--- WORK INSTRUCTIONS ---
Swap "Site visit note" for "Field inspection note" everywhere in the material below, change nothing else, and leave the pictures out of your answer.

--- DATA SECTION ---
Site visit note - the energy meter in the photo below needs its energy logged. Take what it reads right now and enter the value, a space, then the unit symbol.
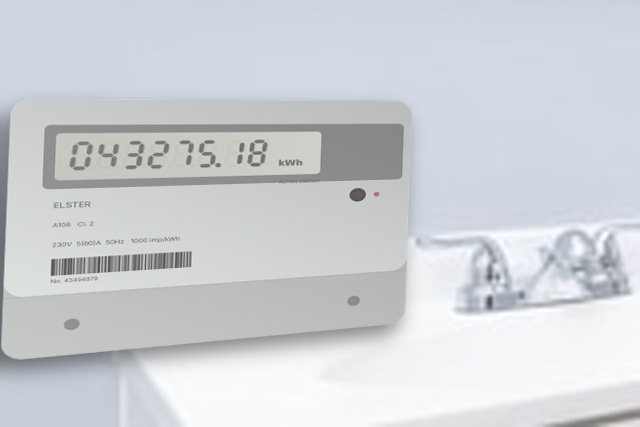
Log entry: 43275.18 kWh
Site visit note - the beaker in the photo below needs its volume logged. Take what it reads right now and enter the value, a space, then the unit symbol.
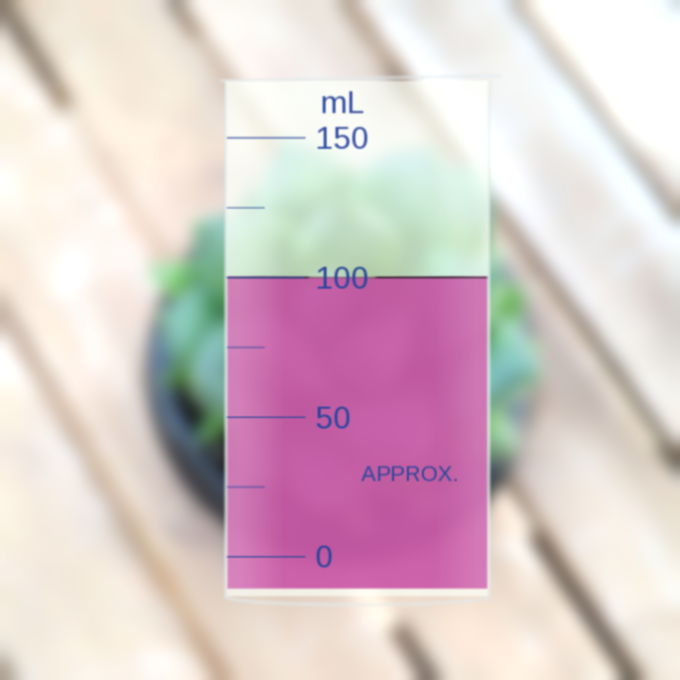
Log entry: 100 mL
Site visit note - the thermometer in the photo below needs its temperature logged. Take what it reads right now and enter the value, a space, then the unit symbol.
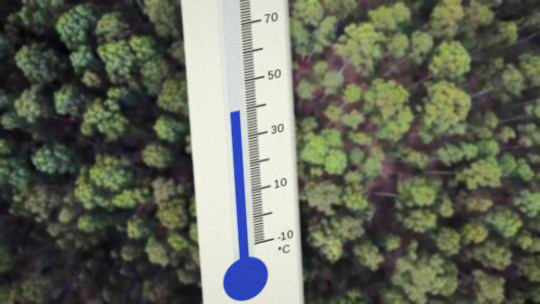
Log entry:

--- WRITTEN RESPONSE ---
Field inspection note - the energy meter in the photo below needs its energy logged. Take what it reads right now and enter the value, a space, then the unit symbol.
Log entry: 43275.18 kWh
Field inspection note - the beaker in the photo below needs its volume logged. Take what it reads right now and enter the value, a space, then the unit symbol.
Log entry: 100 mL
Field inspection note - the thermometer in the photo below needs its temperature logged. Take what it reads right now and enter the value, a space, then the unit symbol.
Log entry:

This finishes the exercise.